Condamner la traite d’êtres humains : un travail de longue haleine pour la Thaïlande

Condamner la traite d’êtres humains : un travail de longue haleine pour la Thaïlande

InfoBirmanie, en partenariat avec Terre des Hommes France (TDH), la Fédération Internationale Terre des Hommes (FITDH), et Foundation for Education and Development (FED) participe à un projet visant à réduire la vulnérabilité des migrants entre la Thaïlande et la Birmanie. Cet article d’Info Birmanie est le sixième de notre série qui vise à rendre compte de la situation pressante des migrants birmans en Thaïlande et du contexte de cette migration.

Depuis quelques années maintenant, la Thaïlande tente de rendre justice aux victimes de la traite, parmi lesquelles on compte de nombreux birmans.

Les premières condamnations pénales ont vu le jour en 2017 à Bangkok, lors d’un procès sans précédent impliquant un haut gradé de l’armée thaïlandaise, des politiciens locaux et des policiers. L’étendue de ce trafic (in)humain est dénoncée depuis des années par de nombreuses ONG (Human Rights Watch, Fortify Rights…). C’est en 2015 qu’il éclatera sous le regard de la communauté internationale suite à la découverte de fosses communes en pleine jungle thaïlandaise, là où se cachent les camps de transit pour migrants. Parmi les victimes, de nombreux Rohingya.

La volonté de rendre justice…

Le 21 octobre 2019, la Thaïlande a “remis” à la Birmanie plus d’une cinquantaine de victimes birmanes de la traite d’êtres humains. La lutte contre ce phénomène est une entreprise de longue haleine. 

En août dernier, le directeur de la Division Thaïlandaise de la Lutte Contre la Traite des Personnes, annonçait qu’au cours de ces deux dernières années, le nombre de victimes birmanes était le plus élevé, comparé aux ressortissants d’autres pays (Laos, Cambodge…).  En parallèle à ce trafic illégal, il faut noter qu’environ 20 000 travailleurs birmans entrent légalement en Thaïlande chaque mois afin de trouver du travail, dans le cadre d’un accord visant à favoriser les déplacements par voie légale. 

Depuis 2014, la justice thaïlandaise a connu environ 1335 affaires de traite d’êtres humains et ordonné aux trafiquants de régler aux victimes une indemnisation totale de plus de 130 millions de bath (soit 4,3 millions USD) pour les dommages subis. 

Cette année, la Thaïlande a par ailleurs secouru plus de 1000 victimes de ce trafic. Il y aurait, à l’heure actuelle, plus de 550 victimes placées dans des centres de réhabilitation thaïlandais qui attendent d’être reconnues dans leur citoyenneté birmane. Le nombre de victimes est bien sûr supérieur, mais difficile à chiffrer précisément. Selon l’index de la Fondation Walk Free, la Thaïlande compterait environ 610 000 personnes réduites en esclavage, pour une population de 69 millions d’habitants.

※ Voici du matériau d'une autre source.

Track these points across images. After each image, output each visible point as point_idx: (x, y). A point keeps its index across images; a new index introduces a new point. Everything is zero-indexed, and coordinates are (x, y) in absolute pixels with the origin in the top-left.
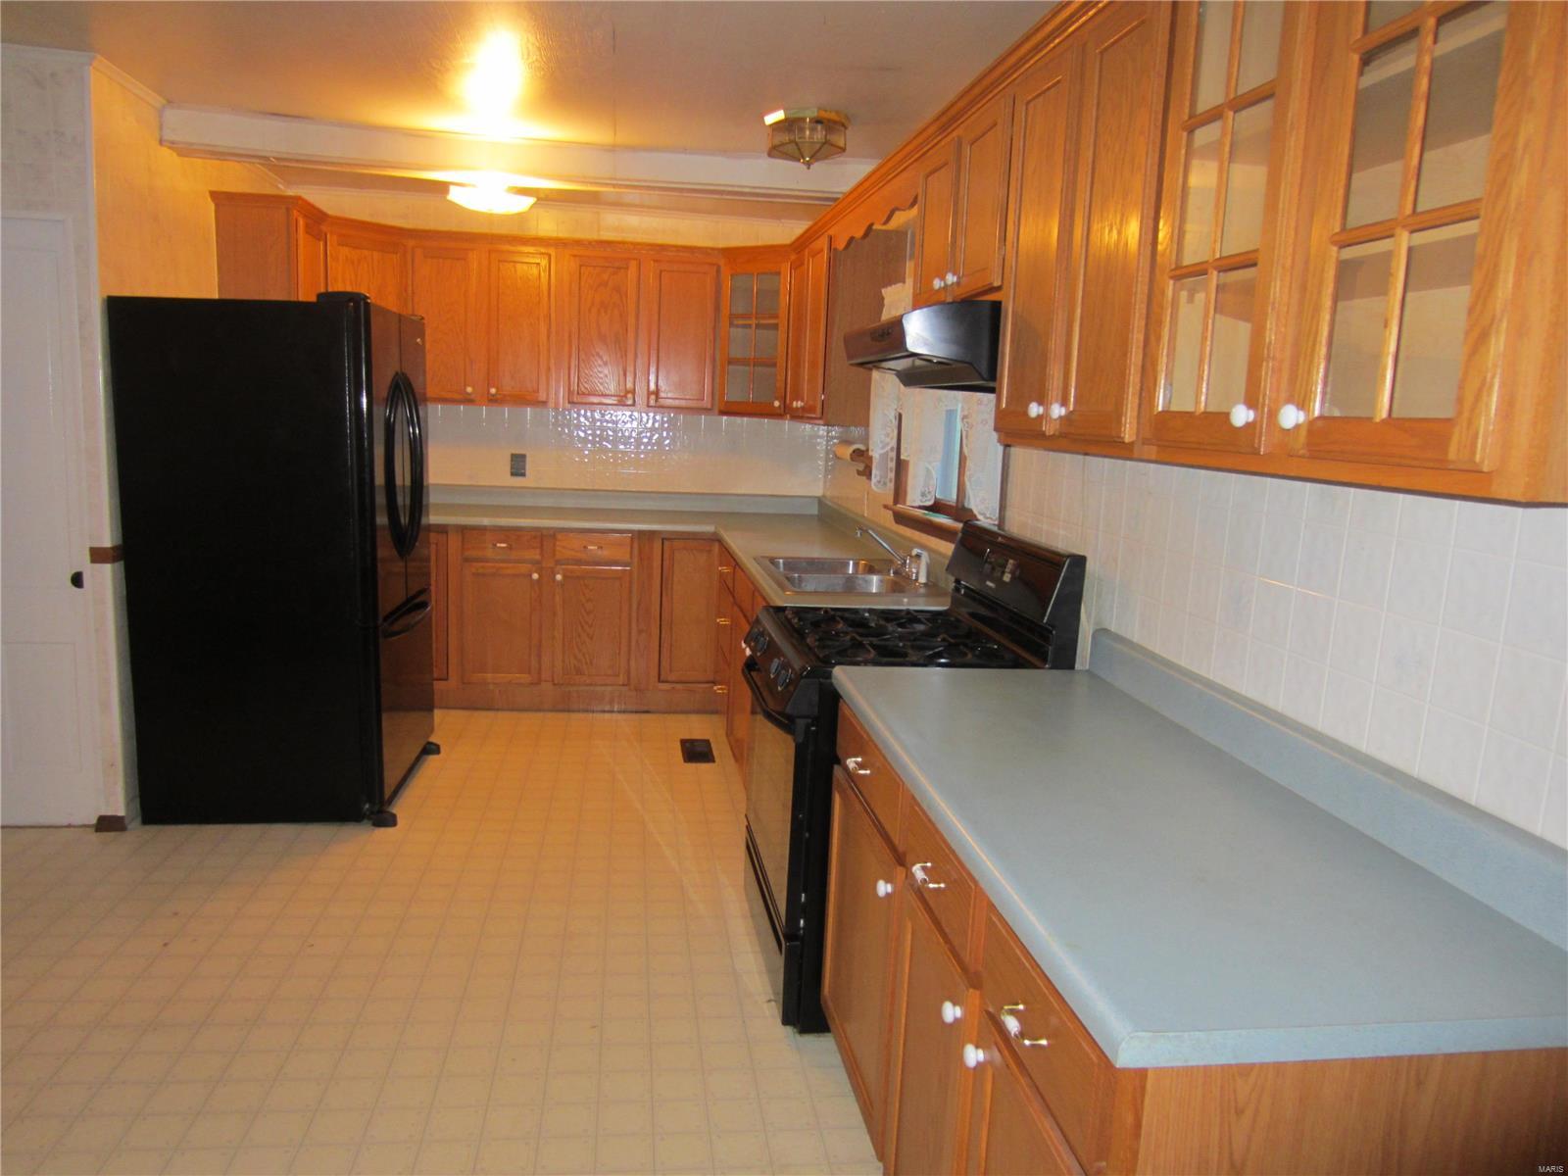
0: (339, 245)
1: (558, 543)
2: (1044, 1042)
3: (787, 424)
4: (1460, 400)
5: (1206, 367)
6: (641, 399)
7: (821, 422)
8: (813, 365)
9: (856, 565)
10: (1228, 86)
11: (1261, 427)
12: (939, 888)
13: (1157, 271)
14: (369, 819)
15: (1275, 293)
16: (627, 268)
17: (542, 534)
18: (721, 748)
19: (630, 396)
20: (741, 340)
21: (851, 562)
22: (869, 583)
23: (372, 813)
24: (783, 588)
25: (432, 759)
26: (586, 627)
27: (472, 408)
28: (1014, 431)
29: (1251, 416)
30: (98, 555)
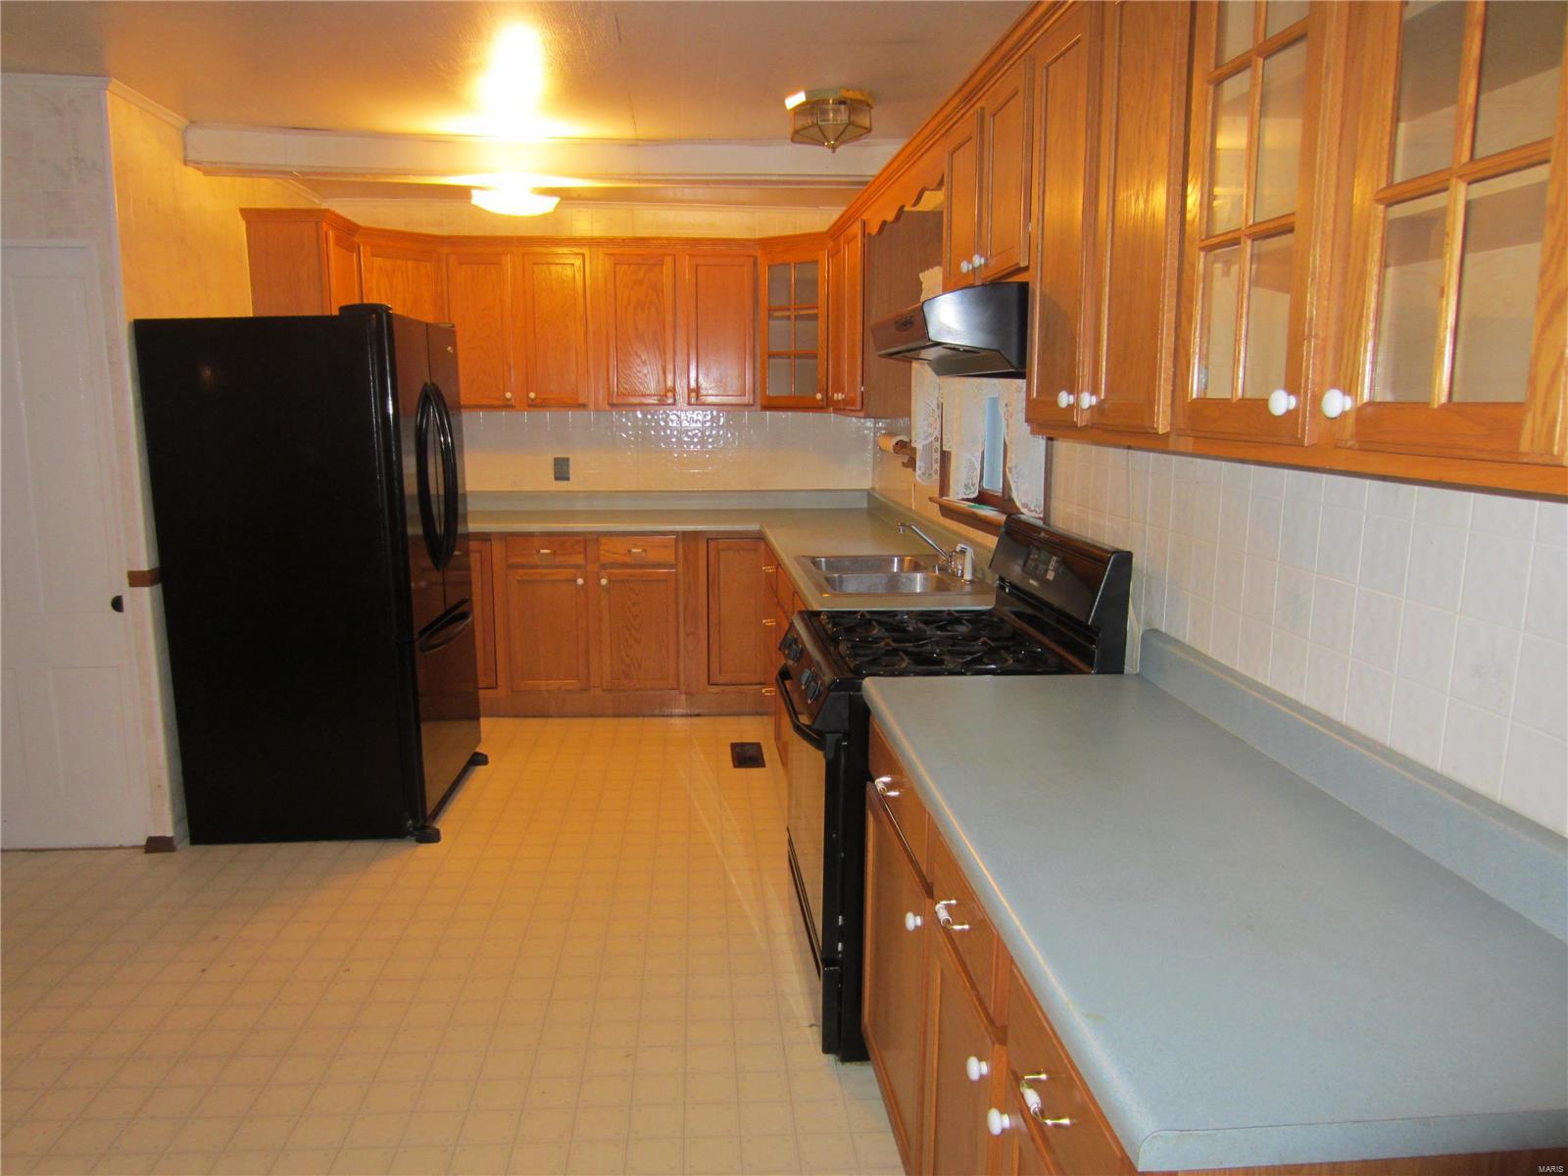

Mais une volonté parfois ralentie

Le rôle du gouvernement, en théorie, est d’accompagner les victimes dans leurs démarches en justice. Mais le cadre ne semble pas encore très établi à ce niveau. De plus, dans 99 % des cas, les trafiquants d’êtres humains ignorent les condamnations rendues par les juges et très peu de procès aboutissent réellement. Les victimes n’ont reçu leur indemnité que dans 5 des 1335 affaires évoquées ci-dessus. 

Le gouvernement thaïlandais envisage de modifier une loi de 1999 concernant la lutte contre le blanchiment d’argent. L’objectif serait d’utiliser les avoirs des contrevenants, saisis par le Bureau de lutte contre le blanchiment d’argent (AMLO), afin d’indemniser les victimes. Quatre séances publiques ont eu lieu cette année pour discuter de l’éventuelle modification législative. Car les avoirs saisis sont actuellement, selon la loi, propriété de l’Etat. Le gouvernement doit encore examiner cette possibilité de réforme, mais aucune date n’a été annoncée pour l’instant.

Un avocat qui a suivi plusieurs affaires sur cette problématique souligne que, bien souvent,  les victimes ne reçoivent jamais l’indemnité à laquelle elles ont droit. Les trafiquants ne possèdent en général pas la somme exigée. Et la peine de prison à laquelle ils peuvent être condamnés rend la collecte des fonds impossible. Précarisées, les victimes encourent le risque d’être de nouveau ciblées et touchées par le trafic. 

Si on peut constater une certaine volonté de rendre justice aux victimes du fléau de la traite d’être humain en Thaïlande, il reste donc encore un long chemin à parcourir pour permettre à toutes les victimes d’obtenir effectivement réparation et justice.